[Collected data]
"""
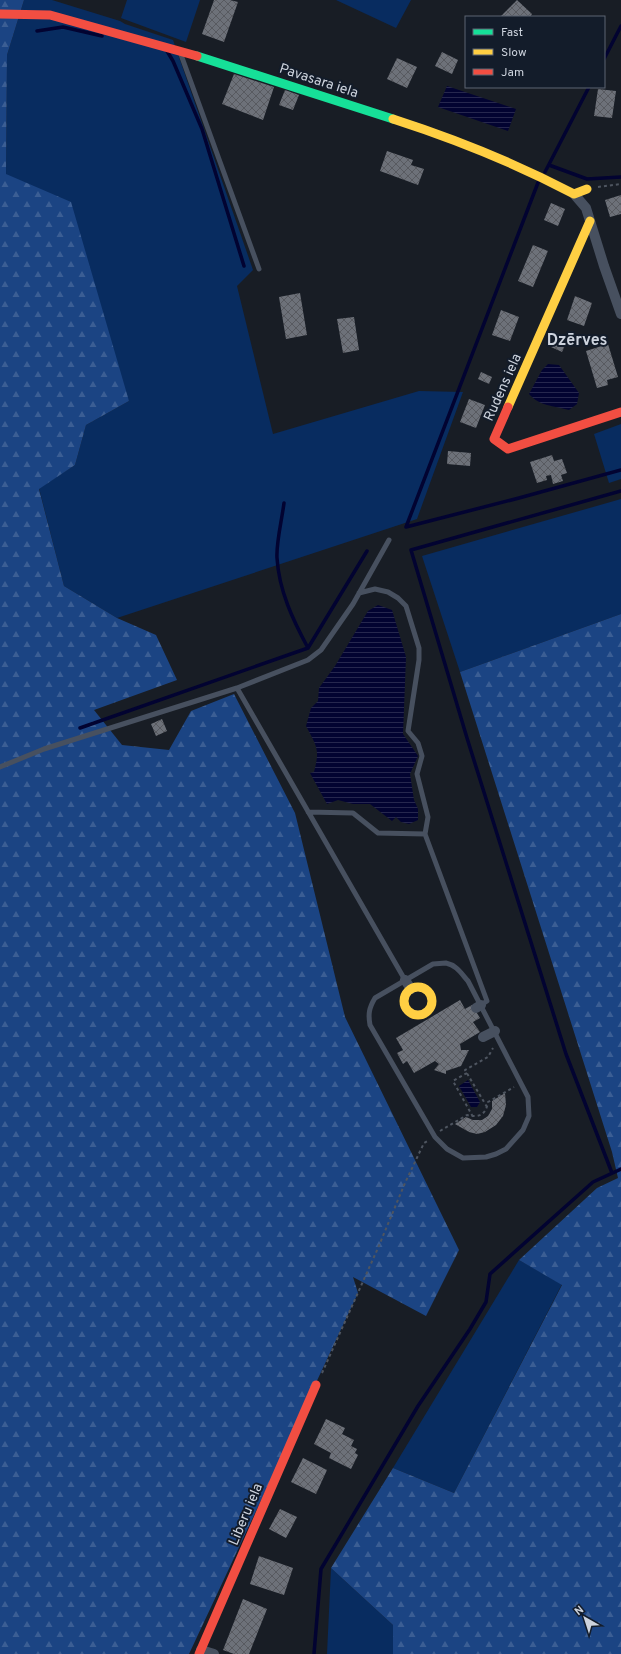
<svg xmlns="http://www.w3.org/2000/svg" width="621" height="1654" font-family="Overpass,sans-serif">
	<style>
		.grass { fill: #082c60 }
		.forest { fill: url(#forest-firs) }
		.water { fill: url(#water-rules) }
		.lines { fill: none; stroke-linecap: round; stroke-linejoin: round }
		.stream { stroke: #020331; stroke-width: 3.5 }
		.building { fill: url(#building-cross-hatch) }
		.path { stroke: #4e5560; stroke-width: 2; stroke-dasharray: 3 3; stroke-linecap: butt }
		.lane { stroke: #47505f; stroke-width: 5 }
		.street { stroke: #47505f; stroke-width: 10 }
		.fast { stroke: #16e098; stroke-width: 9 }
		.slow { stroke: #ffcf43; stroke-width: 9 }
		.jam { stroke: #f24e42; stroke-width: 9 }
		.labels { text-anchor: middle; stroke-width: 4; stroke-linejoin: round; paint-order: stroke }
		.street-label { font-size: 14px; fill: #cdd3dd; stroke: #131c2a }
		.quarter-label { font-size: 16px; font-weight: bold; fill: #cdd3dd; stroke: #131c2a }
	</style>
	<defs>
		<pattern id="forest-firs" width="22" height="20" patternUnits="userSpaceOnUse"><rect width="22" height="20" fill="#1b4483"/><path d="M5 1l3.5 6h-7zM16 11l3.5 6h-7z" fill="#3b5e94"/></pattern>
		<pattern id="water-rules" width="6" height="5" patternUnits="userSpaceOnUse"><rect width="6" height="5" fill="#020331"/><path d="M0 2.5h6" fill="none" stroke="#26274e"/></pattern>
		<pattern id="building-cross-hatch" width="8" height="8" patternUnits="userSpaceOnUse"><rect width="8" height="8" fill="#6d7179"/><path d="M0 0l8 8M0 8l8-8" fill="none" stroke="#585a60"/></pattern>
	</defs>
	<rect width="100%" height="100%" fill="#181d25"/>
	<path class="grass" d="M 24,0 L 52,0 L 120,21 L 125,24 L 173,40 L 253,270 L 237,286 L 273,434 L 419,391 L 463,392 L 417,519 L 117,618 L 64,586 L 39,488 L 75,465 L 86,425 L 129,401 L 6,174 L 7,55 Z
		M 127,0 L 200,0 L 186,42 L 121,18 Z
		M 336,0 L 411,0 L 396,28 Z
		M 621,424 L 621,479 L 609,483 L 594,434 Z
		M 621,499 L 621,614 L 460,672 L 422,556 Z
		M 519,1260 L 562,1284 L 454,1493 L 393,1468 Z
		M 331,1568 L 393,1625 L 393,1654 L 327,1654 Z"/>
	<path class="forest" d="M 0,0 L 24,0 L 7,55 L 6,174 L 71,202 L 129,401 L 86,425 L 75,465 L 39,489 L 64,586 L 117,618 L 156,635 L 177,680 L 94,710 L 122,745 L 169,750 L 191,711 L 234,694 L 295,813 L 345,1017 L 459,1250 L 426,1316 L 353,1277 L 358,1293 L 189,1654 L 0,1654 Z
		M 621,614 L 621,1654 L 393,1654 L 393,1625 L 331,1568 L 393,1468 L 454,1493 L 562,1285 L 519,1260 L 597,1188 L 618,1178 L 612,1152 L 460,672 Z"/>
	<path class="water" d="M 447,86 L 516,109 L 508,131 L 438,107 Z
		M 548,364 L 559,365 L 579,393 L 577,404 L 569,410 C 552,405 541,407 529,394 L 542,370 Z
		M 378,605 L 392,610 L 406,657 L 403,734 L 418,756 L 410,774 L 414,800 L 418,809 L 418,820 L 409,824 L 401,822 L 396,817 L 392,821 L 370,804 L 353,804 L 338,800 L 327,804 L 310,773 L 314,772 C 320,749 317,747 306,726 L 311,708 L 318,701 L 319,688 L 335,666 L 368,611 Z
		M 468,1080 L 480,1102 L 477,1107 L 471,1107 L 459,1086 Z"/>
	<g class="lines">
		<path class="stream" d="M 37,31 L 63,27 L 102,36
			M 167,51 L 173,61 L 202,129 L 244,266
			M 604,59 L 621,26
			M 549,165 L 587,179 L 621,177
			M 545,172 L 589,87
			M 284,503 C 282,519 276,543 277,558 C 279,591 293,620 308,648
			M 406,527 L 539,180
			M 406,527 L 519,498 L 621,470
			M 80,728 L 308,648 L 367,551
			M 612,1173 L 566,1054 L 467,738 L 411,550 L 621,491
			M 314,1654 L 321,1569 L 418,1406 L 470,1329 L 486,1302 L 490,1274 L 593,1182 L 621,1169"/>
	</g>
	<path class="building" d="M 214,0 L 230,0 L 238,2 L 224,42 L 202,34 Z
		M 517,0 L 532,14 L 530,17 L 500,17 Z
		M 442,52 L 458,60 L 452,74 L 435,66 Z
		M 397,58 L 417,67 L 407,88 L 387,79 Z
		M 234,74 L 274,87 L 263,120 L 222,104 Z
		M 598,89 L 616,91 L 612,118 L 594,116 Z
		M 285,90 L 299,95 L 293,110 L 279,105 Z
		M 387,151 L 413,160 L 411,165 L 424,169 L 418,185 L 380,171 Z
		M 621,195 L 621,214 L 610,217 L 605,200 Z
		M 551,203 L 565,209 L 558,226 L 544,220 Z
		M 533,245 L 548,251 L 533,287 L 518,281 Z
		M 300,293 L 307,335 L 286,339 L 279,297 Z
		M 575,296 L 592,303 L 584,326 L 567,320 Z
		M 501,310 L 519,317 L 510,341 L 492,335 Z
		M 354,317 L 359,350 L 343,353 L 337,319 Z
		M 557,334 L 568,339 L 562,352 L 551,347 Z
		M 608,344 L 618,377 L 607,380 L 608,385 L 597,388 L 586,351 Z
		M 481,372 L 492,377 L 489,384 L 478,379 Z
		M 469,399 L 485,405 L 476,428 L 460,422 Z
		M 448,451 L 471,453 L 470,466 L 447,464 Z
		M 552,455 L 554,461 L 562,459 L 567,473 L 561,475 L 563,481 L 553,484 L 551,475 L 546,476 L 547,480 L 537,483 L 530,462 Z
		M 162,719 L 167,731 L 156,736 L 151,724 Z
		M 460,1000 L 465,1009 L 472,1005 L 480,1018 L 473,1022 L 480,1032 L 460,1044 L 461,1050 L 469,1050 L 461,1066 L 446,1071 L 446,1074 L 434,1070 L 439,1064 L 435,1061 L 414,1073 L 407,1061 L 403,1064 L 397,1053 L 403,1050 L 396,1038 Z
		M 505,1093 L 506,1105 L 503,1116 L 496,1125 L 485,1132 L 477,1134 L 469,1132 L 455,1124 L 466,1117 L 473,1120 L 482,1120 L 488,1116 L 492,1109 L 492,1101 Z
		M 326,1419 L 345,1428 L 342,1434 L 354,1440 L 351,1446 L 357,1449 L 355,1453 L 358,1455 L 351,1469 L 329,1458 L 331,1453 L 314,1444 Z
		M 303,1458 L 327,1470 L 316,1494 L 291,1482 Z
		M 280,1509 L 297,1517 L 286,1538 L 269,1529 Z
		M 259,1556 L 293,1568 L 284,1595 L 250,1584 Z
		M 243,1599 L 267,1609 L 249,1654 L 234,1654 L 223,1650 Z"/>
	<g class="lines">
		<path class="path" d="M 598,187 L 621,184
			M 467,1073 L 453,1081 L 473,1117
			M 487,1107 L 465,1070 L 488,1057 L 493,1048
			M 440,1131 L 467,1115 C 479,1118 486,1115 488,1102 L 514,1087
			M 322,1373 L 378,1248 L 405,1183 L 424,1143 L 429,1140"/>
		<path class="lane" d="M 180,52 L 259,269
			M 359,593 L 375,589 L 388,592 L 398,598 L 406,606 L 419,648 L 419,660 L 408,731 L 418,743 L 422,756 L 417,774 L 428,817 L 425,834
			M 237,688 L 405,980
			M 0,767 L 44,749 L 237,688 L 308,660 L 321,650 L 353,604 L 389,540
			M 308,812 L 353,813 L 378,833 L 425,834 L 487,1001 L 481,1005
			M 446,963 C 456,965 461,973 468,981 L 528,1097 L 529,1116 L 523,1130 L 506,1149 L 496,1154 L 486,1157 L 463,1158 L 447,1149 L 435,1137 L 370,1025 C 368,1014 369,1008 375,998 L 433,964 Z"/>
		<path class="street" d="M 574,194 L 586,208 L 604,266 L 621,314
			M 405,980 L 411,989
			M 476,1008 L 481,1005
			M 483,1037 L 495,1031
			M 201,1650 L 214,1654"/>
		<path class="fast" d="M 197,56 L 393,119"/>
		<path class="slow" d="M 393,119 C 455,139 517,164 574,194 L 587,189
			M 508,407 L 590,221
			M404 1001a14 14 0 1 1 28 0a14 14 0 1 1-28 0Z"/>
		<path class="jam" d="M 0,14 L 50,15 L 197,56
			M 508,407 L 494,439 L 508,449 L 621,412
			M 199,1654 L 316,1385"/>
	</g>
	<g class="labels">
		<g class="street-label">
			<text transform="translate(319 80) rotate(18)" y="5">Pavasara iela</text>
			<text transform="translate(502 387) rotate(-66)" y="5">Rudens iela</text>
			<text transform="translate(245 1514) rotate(-67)" y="5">Liberu iela</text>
		</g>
		<g class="quarter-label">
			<text x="577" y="345">Dzērves</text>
		</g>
	</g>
	<rect x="465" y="16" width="140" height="72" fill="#131c2a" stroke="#5d6572"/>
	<rect x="473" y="29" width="20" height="6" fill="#16e098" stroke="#5d6572"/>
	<text x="501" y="36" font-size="12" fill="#cdd3dd">Fast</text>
	<rect x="473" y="49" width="20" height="6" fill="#ffcf43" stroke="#5d6572"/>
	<text x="501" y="56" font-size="12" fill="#cdd3dd">Slow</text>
	<rect x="473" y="69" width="20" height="6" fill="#f24e42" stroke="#5d6572"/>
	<text x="501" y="76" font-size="12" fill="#cdd3dd">Jam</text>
	<g transform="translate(585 1618) rotate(321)" stroke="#131c2a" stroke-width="3" paint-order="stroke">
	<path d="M0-3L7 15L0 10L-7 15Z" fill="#cdd3dd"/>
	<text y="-6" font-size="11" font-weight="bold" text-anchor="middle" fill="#cdd3dd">N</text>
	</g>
</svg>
"""
[WORK ORDER] On how many lines of the data does the word "linecap" appear? Reply with the number alone.

[TASK RESPONSE] 2